Sometime ago we hosted a young couple for Friday night, Leil Shabbat, dinner. At a certain point, there was a knock on the door and the young couple was startled by the sound. I answered the door, took care of business, returned to the table and asked the couple why they jumped when they heard a knock.
They replied that no one knocks on a door anymore; it is considered impolite. The proper etiquette is to text when you have arrived and the host will come and open the door.
In a world where a knock is considered impolite, ringing a doorbell will be construed as an act of war.
There are many variations on this theme, all reflecting the reality that communication between people has been transformed in the last decade or so. Obviously, no sentient person writes letters anymore, even though hand-written letters from family or friends once served as a delightful gift in the mail and in some cases a treasure to retain. But who uses the postal service anymore for anything that is important?
Even the preferred form of modern communication shifts perceptibly from time to time. Email has been supplanted by texts which have now been replaced by WhatsApp. I’m sure WhatsApp has been switched for something else about which I have yet to be informed. And just as well. I maintain, and people try to reach me, at three email accounts, a WhatsApp, a home and study phone number with an answering machine (how dated!), an office number, and a cell phone number with voice mail and text capability. If anything, the multiplicity of contact points has rendered me less available rather than more; who can monitor, much less follow, so many instruments, and even sporadically, much less constantly?
There are unfortunate byproducts to these new rules. I have learned that it is currently gauche to pick up a phone and call someone. The unexpected telephone call is considered a gross intrusion on one’s privacy. Rather, it is more sophisticated and deemed proper today to text (or email) someone that you would like to talk to them on the phone. This has engendered three consequences. Most of the time the phone rings, the calls are from unwanted telemarketers; it can take hours to retrieve the message asking for a phone conversation, usually about something that could have been resolved in seconds had a call been placed in a timely fashion as in days of yore; and even more time is wasted clarifying the time of the call and the phone number at which the call is to be made. It is all so unnecessary – and impersonal.

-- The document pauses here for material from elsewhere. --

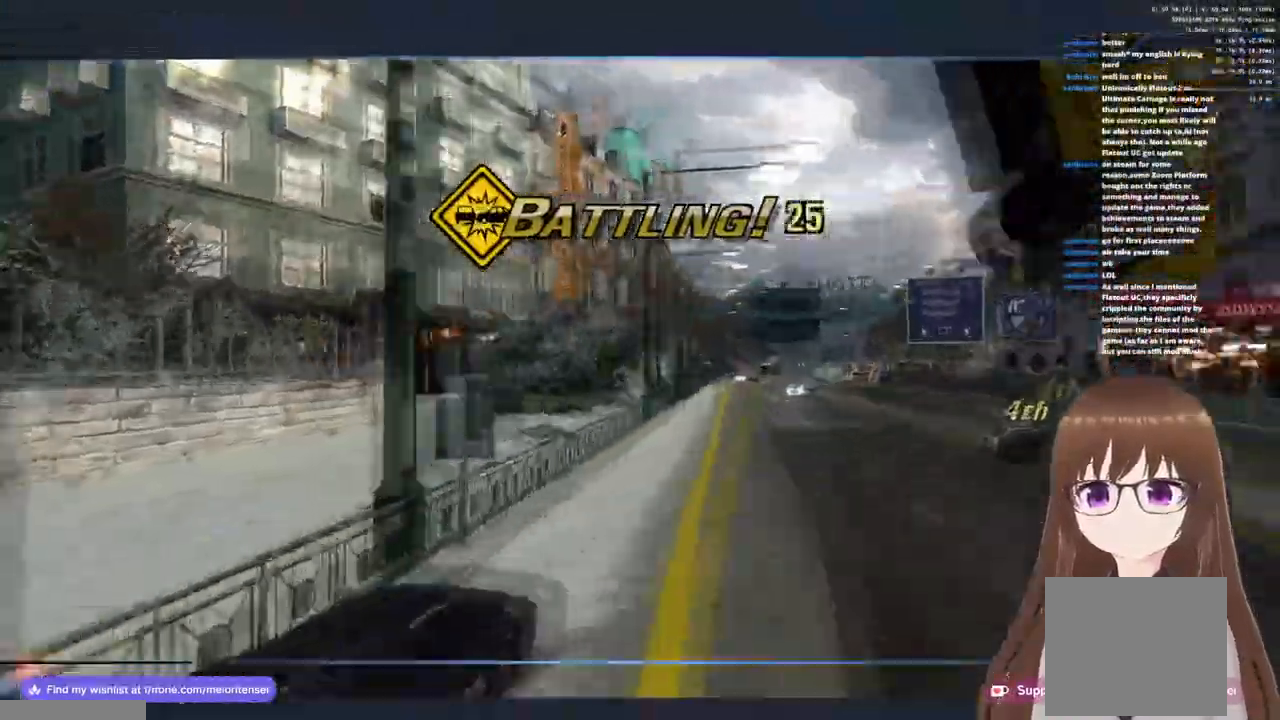
{"buttons": ["CROSS"], "left_stick": "center", "right_stick": "center", "events": [[183, "left_stick", "center"]]}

What’s more unusual (by my way of thinking) is that there is tremendous reluctance for people to leave a message on the aforesaid answering machines or voice mail. Leaving a message – i.e., burdening my digital life with vocal expressions of the identity, time, and reason for the call – is apparently tacky, if not repugnant. This attempted but failed communication often produces this awkward dialogue at some later date: “I tried to call you.”
“Did you leave a message?”
“How am I supposed to know you called?”
“You are supposed to check your ‘missed calls.’”
“How am I to know that you wanted me to call you back?”
“Well, why else would I have tried to call you?!”
Where I come from – a world that no longer exists – that is not considered a genuine “I tried to call you.” Strange as it sounds, still the best way to reach me is to pick up the phone and call. Leave a message if I don’t answer. I will get back to you as quickly as possible. It’s direct, personal and effective, and has been since Alexander Graham Bell’s time, or shortly thereafter. (And let’s not even get started with people who call only to speak to the answering machine or voice mail, and sound annoyed when the phone is answered. Perhaps they should have first texted permission to call.)
Now I am learning that even emails are considered passé, to be used only to exchange jokes, stories and invitations, and replaced by informal and ultra-modern forms of communication that I don’t think I have and know that I don’t want.
What is gained by the newfangled conventions is the capability of reaching people across the globe with whom you would be unlikely to have any connection, but what is lost is real contact with real people in real time. The sound of a voice conveys depth of emotion more than any emoji can and holding a letter is genuine and enduring, and has the inherent value that an email will never have, no matter how long it is saved in a cloud. Clouds do dissipate, eventually. “The reward is proportionate to the effort,” our sages taught us (Avot 5:23). Writing and calling demand more personal engagement that emailing or texting; the latter is so ephemeral that it barely registers. The 150 or so daily emails I receive are less meaningful than the one letter I used to get. It is no wonder that with all the advantages of modern communication, and the ubiquity of our electronic personae, people are lonelier than ever and cry out more for human connection. Trying to have a meaningful discussion on a serious topic – spouses or parents and children – via text or email is an exercise in futility and frustration.
Jews are still required (for the time being and likely for the foreseeable future) to gather together every day for prayer. Virtual associations do not suffice. It is the group that forms the prayer quorum – but it is in that group that the individual truly shines and is more valued that in any other context.
We should celebrate those moments of true contact, with family, friends, and our co-religionists, as they will define our lives and be remembered more than the entire range of email addresses, internet links, social media profiles and texting numbers that we can muster, and that we often hide behind.
I am sure there are other new rules of which I am unaware that I routinely violate. No matter. It is not as if these rules are decrees of the Men of the Great Assembly. If you want to reach me, just call; don’t ask permission and don’t write. And, of course, even a better way to find me is to knock on my door. If I am home I will (probably) answer – but I do promise not to be startled or offended.